We might also articulate the issue in more practical terms – what are we to do? What would a necessary alternative to Legal Aid look like and how would it function? If a defendant is no longer legally aidable how will we secure representation for them? How do we keep ourselves and each other out of prison?
These questions have a particular importance in a time of crisis. As long as the city is a contested space, a site of conflict and contradiction, people will need representation for housing, benefits, immigration, protest and other criminal charges that politicised activity incur. It is in times of crisis that we see a rise in militancy (if the law does not work for us, then we will necessarily defy it) but also a rise in repression and repressive measures; the creation of new criminal laws and the intensification of policing, among others.
There are numerous legal support and defence groups that serve different communities and specialise in different aspects of law. Groups like the Legal Defence and Monitoring Group and Green and Black Cross do invaluable work for those who protest and participate in direct action
Legal defence groups and networks have a long and rich history in the UK from the early trade union movements, through to the Miners’ strikes of the 80s, the Poll Tax rebellion and protest movements of the 90s, the more recent student movement and the August riots of 2011. The issue at hand is that the model these groups follow (as well as organisations like Law Centres) largely relies on Legal Aid to pay the solicitors and barristers to represent people. If the ability to do that is withdrawn, then that model may cease to be financially viable.

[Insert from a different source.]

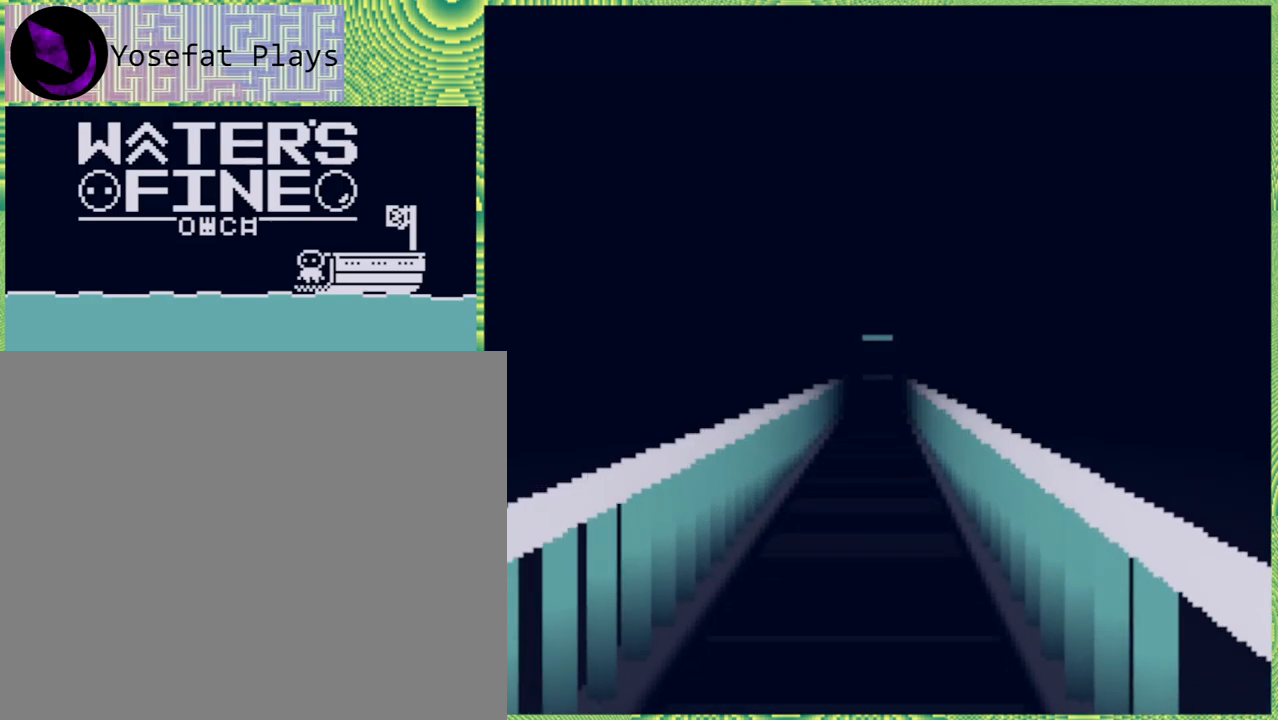
{"buttons": [], "left_stick": "up", "right_stick": "center", "events": []}
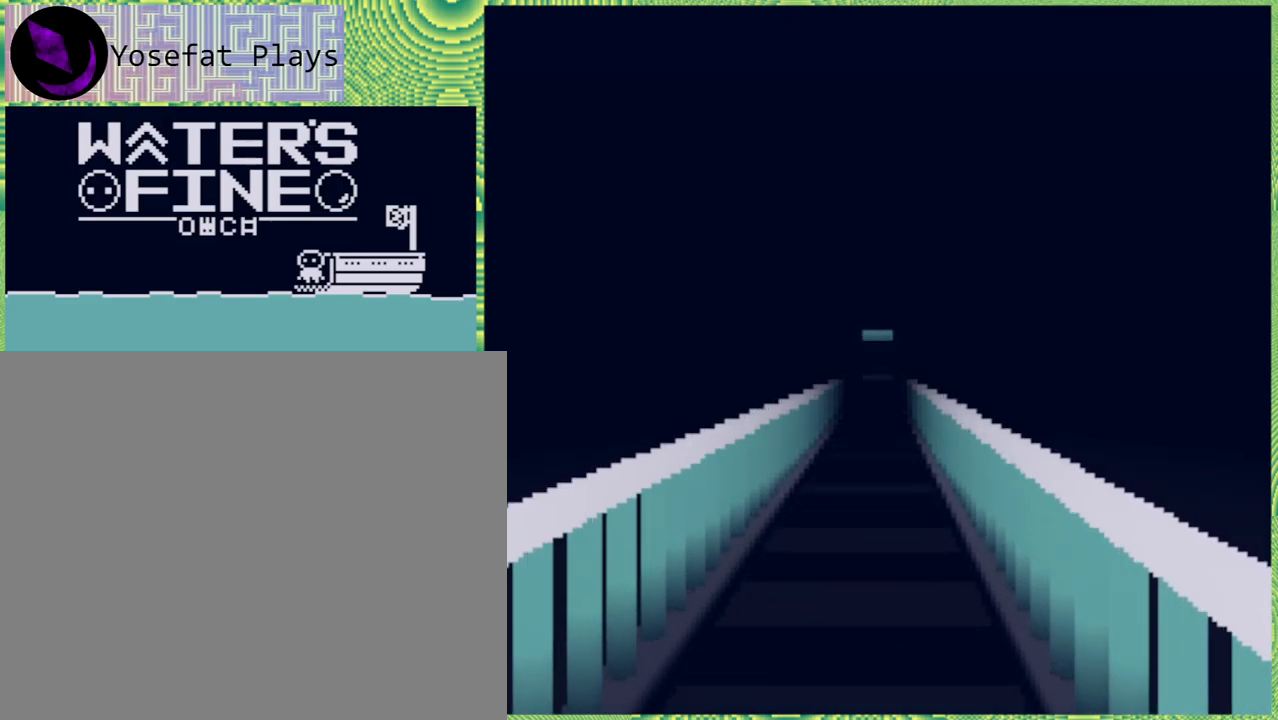
{"buttons": [], "left_stick": "up", "right_stick": "center", "events": []}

The changes to legal aid also present a problem for solicitors and barristers. Apart from the ethics of denying representation to those who cannot afford it, many criminal solicitors and barristers will see a sharp decline in cases and clients and many may even stop practising. How can we retain their skills and knowledge when the financial mechanisms by which they function are withdrawn?
What other forms of support can lay people offer each other if we cannot find professional representation? Could McKenzie Friends organised and trained by legal and defence networks become more widely used? It is also possible for lay volunteers to prepare legal defences – for example, the Advisory Service for Squatters has helped people successfully defend themselves in possession hearings since 1975. Skill shares and workshops on preparing criminal defences and acting as McKenzie Friends may be one way legal support and defence groups can help defendants. Existing legal support and defence groups already rely on the hard work and dedication of too few people, and all could do with extra volunteers and financial aid already, needs that will only increase in the near future.
Where there are courts that we are tried in, there must be structures of mutual aid and solidarity to support those who are in them. As the Social Democratic compromise is withdrawn we must fill the space that is left by it, with all the potential for radical political change and autonomy that comes with it. At the same time, to put it bluntly, if we are to challenge power effectively in a revanchist, repressive political climate then we must be able to keep ourselves and our fellow travellers out of prison. How we do this when Legal Aid is cut is something we must organise and prepare for.